To do »
Pull from the data below each line where the word "acción" occurs, and copy it.

───── Source data

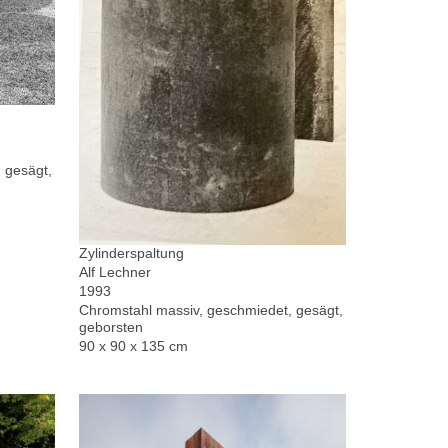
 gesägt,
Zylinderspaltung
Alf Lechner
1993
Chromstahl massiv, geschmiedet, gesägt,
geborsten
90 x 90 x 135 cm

──────────
───── Source data

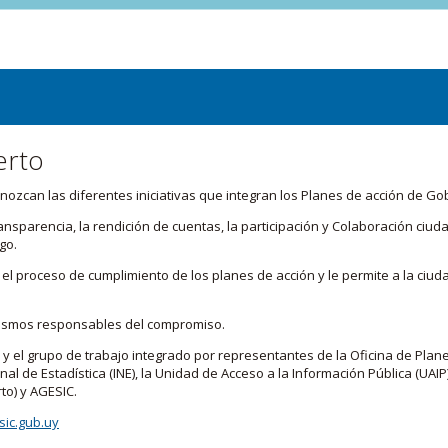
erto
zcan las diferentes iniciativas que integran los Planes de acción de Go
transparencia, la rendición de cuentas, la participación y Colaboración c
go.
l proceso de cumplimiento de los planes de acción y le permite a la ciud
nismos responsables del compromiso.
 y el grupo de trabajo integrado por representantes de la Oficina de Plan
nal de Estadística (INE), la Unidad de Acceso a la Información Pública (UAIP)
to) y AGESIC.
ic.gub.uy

──────────

Answer section »
zcan las diferentes iniciativas que integran los Planes de acción de Go
l proceso de cumplimiento de los planes de acción y le permite a la ciud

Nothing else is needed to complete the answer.